Azione 9.7

Interventi volti all'aumento e alla qualificazione dei servizi socio-sanitari ed educativi

 

Attività da realizzare

Nell'ambito dell'RA 9.3 sono state selezionate la seguenti azioni, fra quelle indicate nell'Accordo di partenariato: 9.3.3, 9.3.4, 9.3.6 e 9.3.9.

Questa azione concorre all'attuazione di una strategia per l'accessibilità dei servizi alla persona con un approccio target-oriented perché basato su criteri di selezione dei destinatari capaci di privilegiare le seguenti priorità:

  • le condizioni di maggiore fragilità economica; 
  • le condizioni di maggiore vulnerabilità sociale;
  • le esigenze di conciliazione dei tempi di vita e di lavoro;
  • le sinergie con l'obiettivo dell'incremento dell'occupazione femminile sul territorio;
  • il principio di libera scelta delle famiglie rispetto alla platea complessiva dell'offerta di servizi dedicati.

Per favorire la maggiore accessibilità possibile a tutti i nuclei familiari interessati sul territorio regionale, l'implementazione di queste azioni è già integralmente supportata da piattaforma digitale per l'utilizzo friendly degli strumenti per la presentazione delle domande di buono servizio e per l'abbinamento delle stesso con i posti utente disponibili nelle unità di offerta autorizzate al funzionamento.

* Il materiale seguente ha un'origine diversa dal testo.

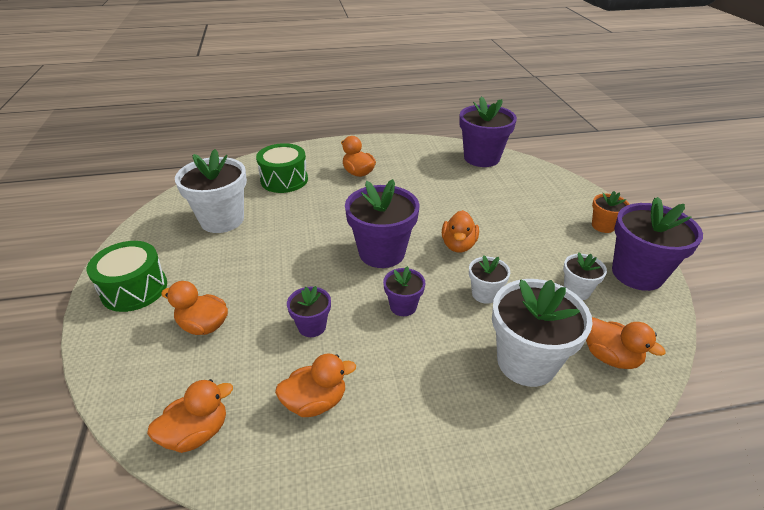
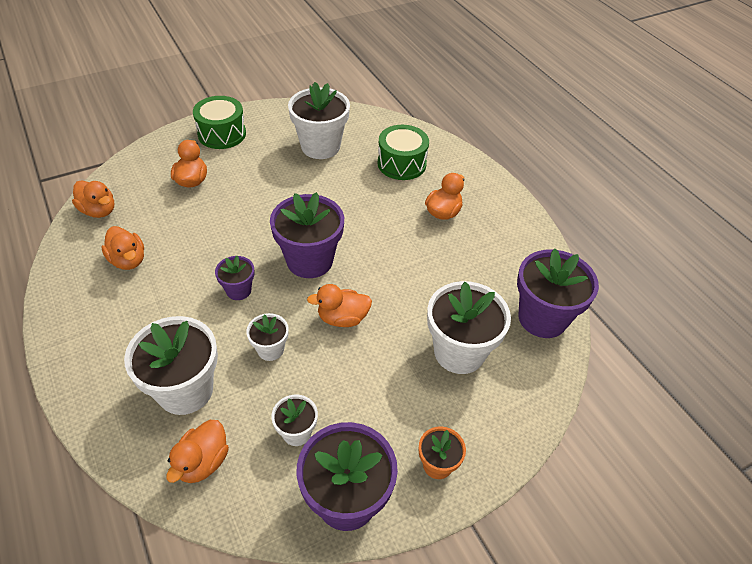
camera: 70 degrees right, 10 degrees up
purple flower pot [287,286,331,337] -> none
none -> white flower pot [427,281,511,374]

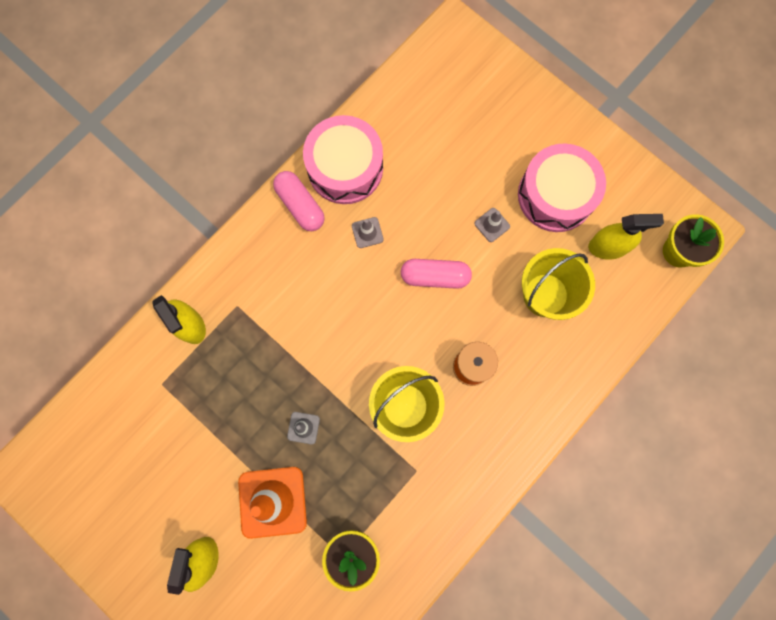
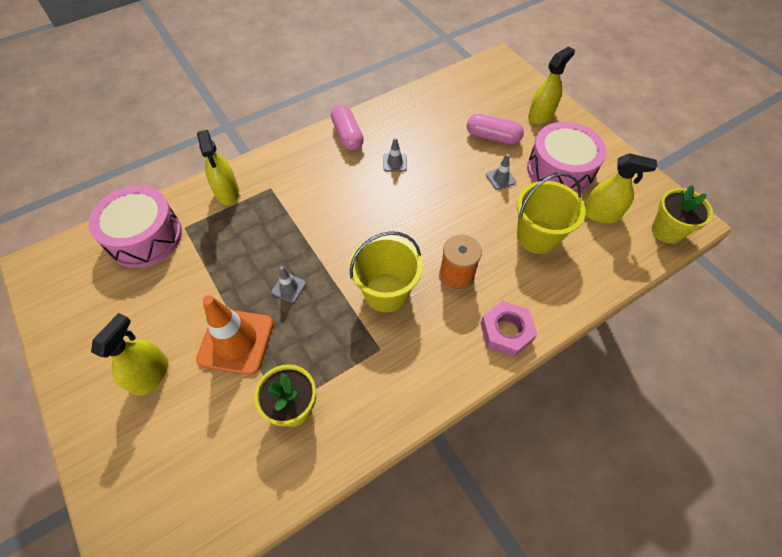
camera: 15 degrees right, 20 degrees down
pink drum [303,115,383,204] -> pink drum moved to [88,186,182,268]
pink capsule [401,259,472,289] -> pink capsule moved to [467,114,524,145]
none -> pink nut [481,301,537,357]
none -> yellow spray bottle [528,46,575,124]

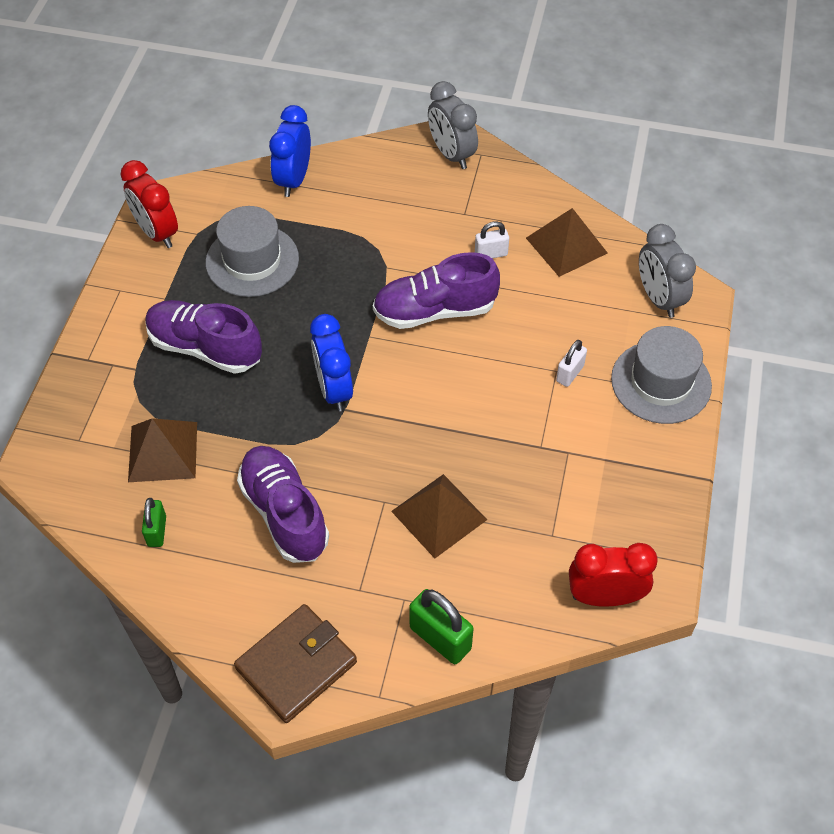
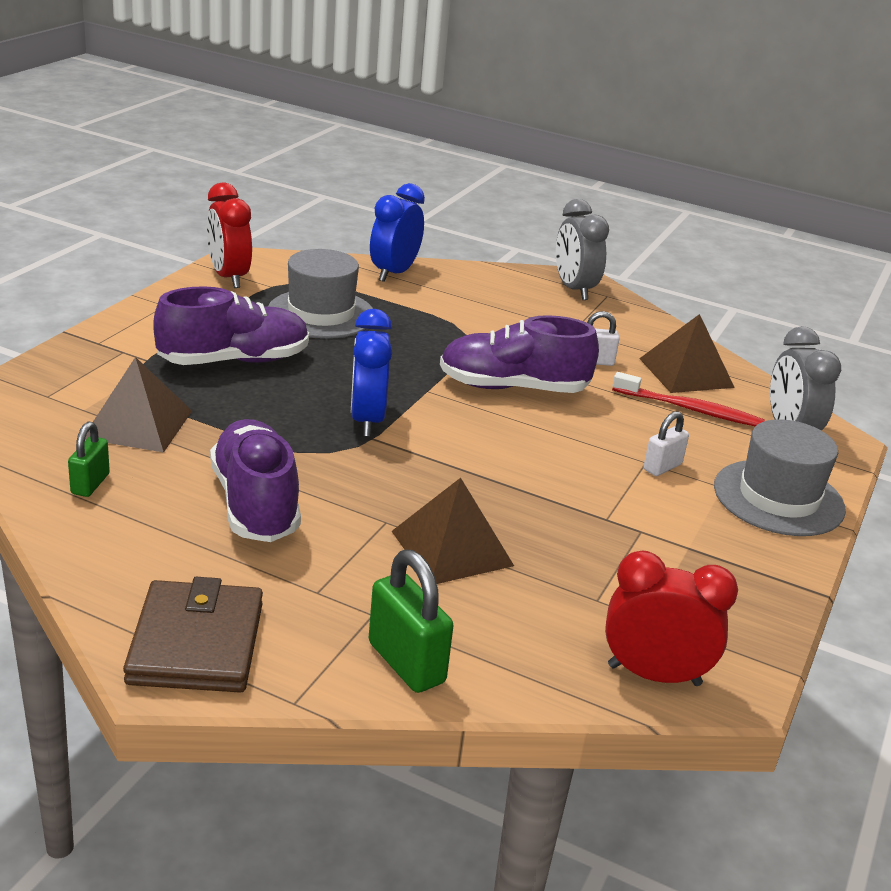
camera: 10 degrees right, 25 degrees down
purple shoe [145,300,262,374] -> purple shoe turned 120 degrees clockwise [153,286,309,365]
brown wallet [234,604,357,723] -> brown wallet turned 60 degrees counterclockwise [123,577,263,692]
none -> red toothbrush [612,372,765,427]

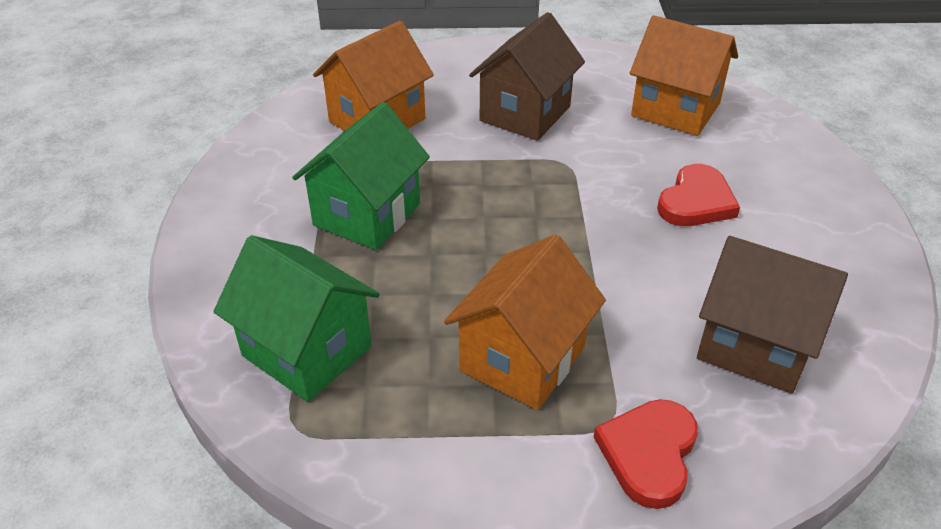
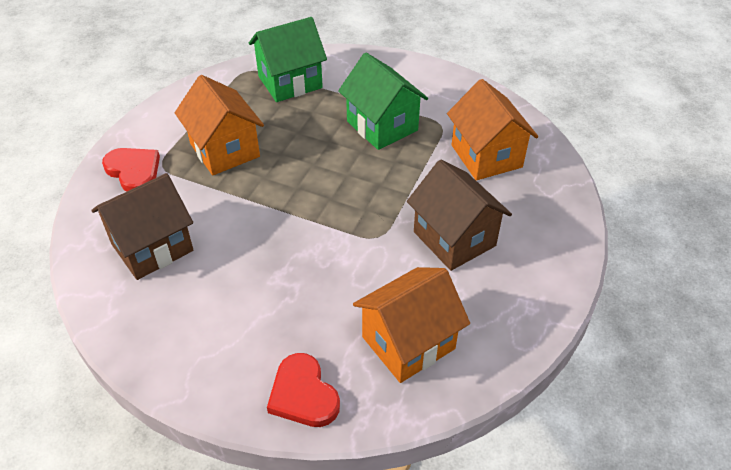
camera: 115 degrees right, 5 degrees up
red heart [657,164,740,226] -> red heart moved to [267,353,340,427]

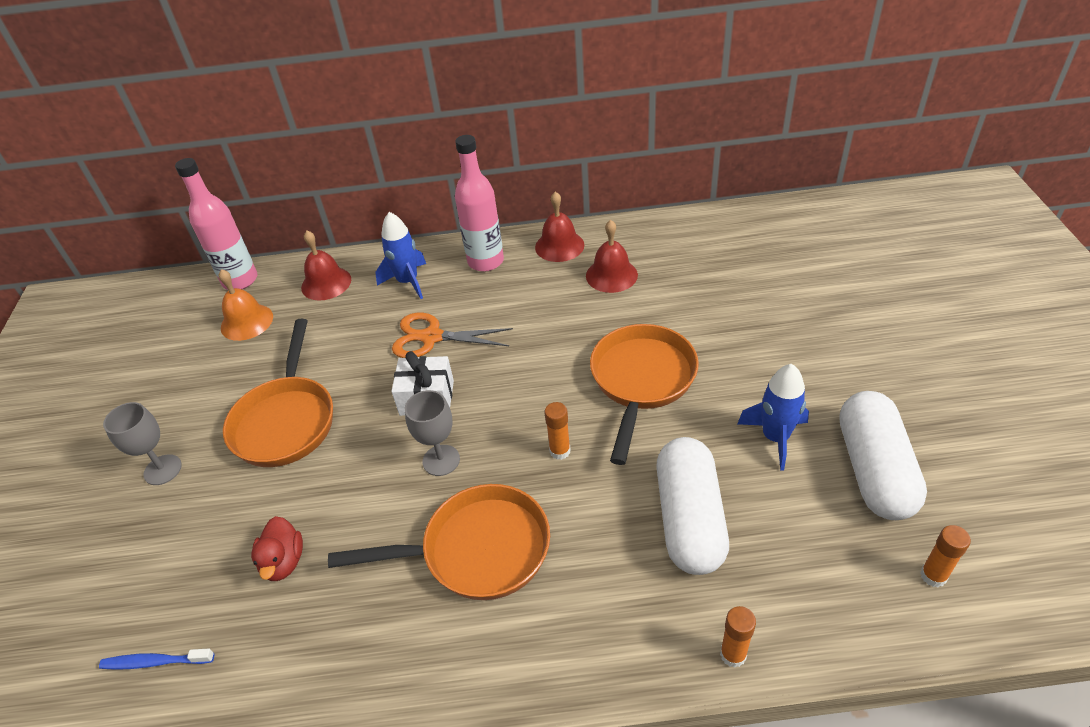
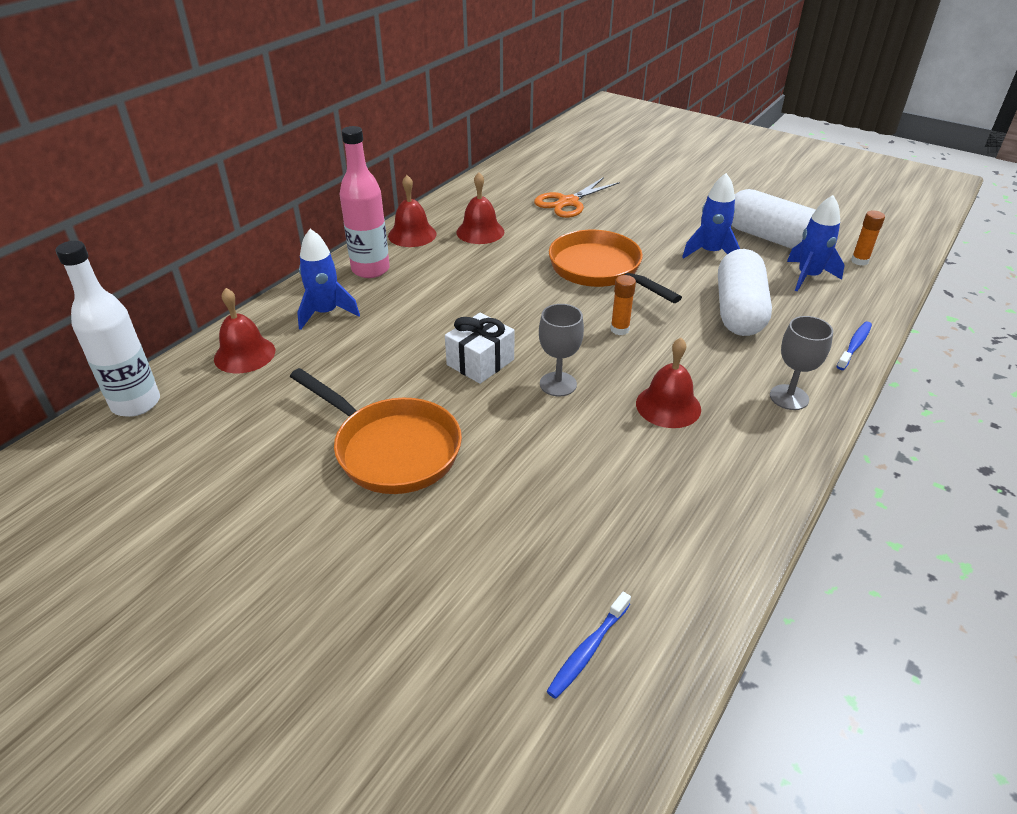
camera: 55 degrees left, 5 degrees down
grey goblet [103,402,182,485] -> grey goblet moved to [770,316,833,410]
pink bottle [175,158,258,290] -> white bottle [56,241,160,417]
orange bell [219,269,273,341] -> none
red duck [251,516,303,581] -> none
orange pan [328,484,550,600] -> red bell [636,338,701,428]
orange scissors [392,313,513,358] -> orange scissors moved to [534,177,620,218]
white capsule [656,437,729,575] -> white capsule turned 60 degrees clockwise [718,249,772,336]
orange glue stick [720,606,756,668] -> blue toothbrush [836,321,872,370]
none -> blue rocket [787,195,845,292]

Va evidenziato, inoltre, che la scelta di utilizzare lo strumento del buono servizio per sostenere la domanda delle famiglie e l'accessibilità dei servizi assume una valenza strategica rispetto alla affermazione omogenea su tutto il territorio regionale di standard regionali di qualità strutturale, organizzativa e funzionale, in applicazione di un quadro normativo regionale ormai completo, nonché di definire condizioni economiche di accesso eque ed omogenee sia rispetto alla titolarità pubblica o privata dei servizi, sia rispetto ai contesti territoriali, in presenza di uguale qualità dei servizi stessi. Queste misure generano, inoltre, un impatto diretto sull'emersione del lavoro e dell'economia sommersa, sulla attivazione di nuovi posti di lavoro per gli operatori sociali e sociosanitari, tanto più stabili quanto più stabile ed estesa è la domanda di servizi da parte delle famiglie.

Infine l'azione agisce in ottica di capacity building in modo strettamente funzionale alla declinazione del principio di piena accessibilità dei servizi, ed è orientata a facilitare l'accesso alle informazioni da parte dei cittadini, contribuendo al miglioramento del sistema complessivo di conoscenze del sistema locale. li potenziamento del sistema informativo sociale regionale , già implementato ai sensi degli artt. 13 e 14 della l.r. n. 19/2006, richiede un investimento in termini di:

  • azioni di empowerment per le professionalità coinvolte nella implementazione di nuovi flussi informativi per l'analisi della domanda e dell' offerta di servizi sociali e sociosanitari per le per persone e le famiglie;
  • azioni di supporto per la piena fruibilità dei dati, ad esempio mediante la georeferenziazione di tutti i dati disponibili e aggiornamento almeno annuale, per una accessibilità friendly delle informazioni da parte dei cittadini e un pieno governo del mercato amministrato dei servizi da parte degli Enti locali committenti;
  • sviluppo di azioni specifiche di ricerca e monitoraggio con l'obiettivo della valutazione delle politiche in termini di efficacia (domanda­ offerta) e di efficienza (costi di produzione e condizioni economiche di accesso).

L'assegnazione delle risorse disponibili per questa priorità di investimento saranno ripartite con criteri di equità territoriale rispetto ai principali indicatori demografici e di distribuzione dei servizi per l'infanzia e per la non autosufficienza a ciclo diurno già autorizzate al funzionamento, sulla base dell'Atlante delle strutture e dei servizi socio-educativi e sociosanitari pubblicato dall'Assessorato al Welfare (come da allegato al presente Programma).

 

Beneficiari

Comuni singoli e associati in ambiti territoriali sociali ai sensi dell'art. 5 della legge regionale n. 19/2006, aziende di servizi alla persona, fondazioni, imprese e cooperative sociali, organizzazioni del Terzo Settore, organismi di formazione.